Text to read:
┌──

The Committee also notes the comments sent by the National Union of Angolan Workers-Trade Union Confederation (UNTA-CS) on the application of the Convention.

Referring to its previous comments, the Committee recalls that it had requested the Government to:

–           amend sections 20 and 28 of Act No. 20-A/92 on the right of collective bargaining which provide that collective labour disputes in public utility enterprises may be settled by the Ministry of Labour, Public Administration and Social Security after the parties have been heard, taking into account that the list of public utility activities (section 1.3) is broader than the concept of essential services in the strict sense of the term (those the interruption of which would endanger the life, personal safety or health of the whole or part of the population). The Committee notes that the Government indicates that the National Tripartite Commission for the ILO elaborated drafts modifying Trade Union Act No. 21-C/92, Strike Act No. 23/91 and Collective Bargaining Act of No. 20-A/92 which are before the competent authorities for approval. The Committee recalls once again that, in general, arbitration imposed at the initiative of the authorities is admissible only in essential services or for the purpose of concluding a first collective agreement when the trade union so requests. The Committee expresses the firm hope that the National Assembly will soon approve the new draft legislation which will be in full conformity with the provisions of the Convention. The Committee requests the Government to keep it informed on this subject;

–           indicate whether the legislation guarantees the right to collective bargaining of public employees who are not engaged in the administration of the State and, if so, to indicate the relevant provisions. The Committee also requested the Government to specify which public services are not organized in the form of an enterprise whose employees, according to the terms of section 2 of Act No. 20-A/92, are not covered by the Act. The Committee observes with regret once again that the Government’s report contains no indication thereupon and requests the Government to provide it with this information.

└──

Dataset extract:
┌──

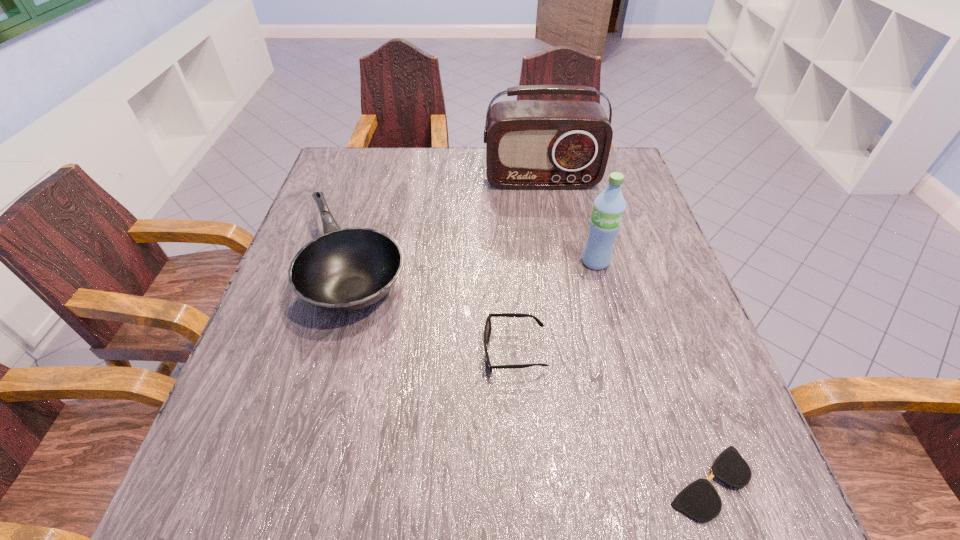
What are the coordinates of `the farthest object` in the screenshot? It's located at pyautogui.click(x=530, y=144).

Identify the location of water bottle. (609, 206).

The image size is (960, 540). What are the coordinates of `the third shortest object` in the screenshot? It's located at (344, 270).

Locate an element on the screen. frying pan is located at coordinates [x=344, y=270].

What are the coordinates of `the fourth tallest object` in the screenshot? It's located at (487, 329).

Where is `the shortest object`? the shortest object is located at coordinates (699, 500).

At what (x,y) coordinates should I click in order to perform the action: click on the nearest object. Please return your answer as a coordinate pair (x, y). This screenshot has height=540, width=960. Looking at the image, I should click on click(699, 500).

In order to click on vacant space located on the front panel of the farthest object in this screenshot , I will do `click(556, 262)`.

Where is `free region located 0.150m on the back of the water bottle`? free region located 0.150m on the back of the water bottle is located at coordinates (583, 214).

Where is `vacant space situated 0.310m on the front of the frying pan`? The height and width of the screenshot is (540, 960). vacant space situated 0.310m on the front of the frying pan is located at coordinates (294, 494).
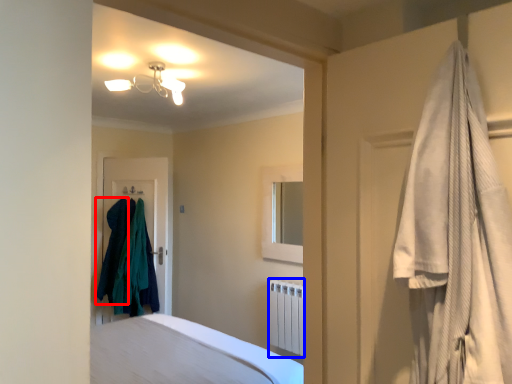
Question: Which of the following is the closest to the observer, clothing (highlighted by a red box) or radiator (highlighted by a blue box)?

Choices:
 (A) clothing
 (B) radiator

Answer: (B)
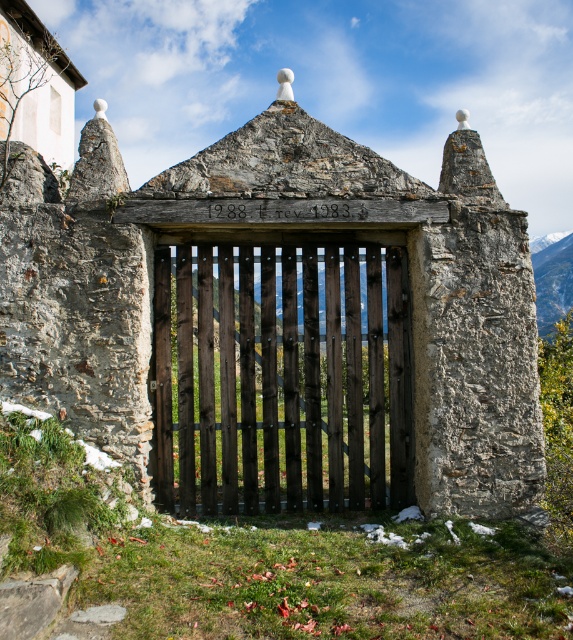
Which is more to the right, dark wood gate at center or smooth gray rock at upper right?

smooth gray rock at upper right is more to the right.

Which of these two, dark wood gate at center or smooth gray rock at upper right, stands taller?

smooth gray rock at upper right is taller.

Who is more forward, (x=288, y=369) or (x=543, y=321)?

└──

Problems to solve:
1. In the committee observation, which body drew up the drafts modifying the Trade Union Act, the Strike Act and the Collective Bargaining Act?
2. Rewrite the rows from the line with "At what (x,y)" through the line with "Which of these", switching "radiator" to "heater" and keeping everything else the same. Leave the pictures out.

Responses by task:
1. The National Tripartite Commission for the ILO

2.
At what (x,y) coordinates should I click in order to perform the action: click on the nearest object. Please return your answer as a coordinate pair (x, y). This screenshot has height=540, width=960. Looking at the image, I should click on click(699, 500).

In order to click on vacant space located on the front panel of the farthest object in this screenshot , I will do `click(556, 262)`.

Where is `free region located 0.150m on the back of the water bottle`? free region located 0.150m on the back of the water bottle is located at coordinates (583, 214).

Where is `vacant space situated 0.310m on the front of the frying pan`? The height and width of the screenshot is (540, 960). vacant space situated 0.310m on the front of the frying pan is located at coordinates (294, 494).
Question: Which of the following is the closest to the observer, clothing (highlighted by a red box) or heater (highlighted by a blue box)?

Choices:
 (A) clothing
 (B) heater

Answer: (B)
Which is more to the right, dark wood gate at center or smooth gray rock at upper right?

smooth gray rock at upper right is more to the right.

Which of these two, dark wood gate at center or smooth gray rock at upper right, stands taller?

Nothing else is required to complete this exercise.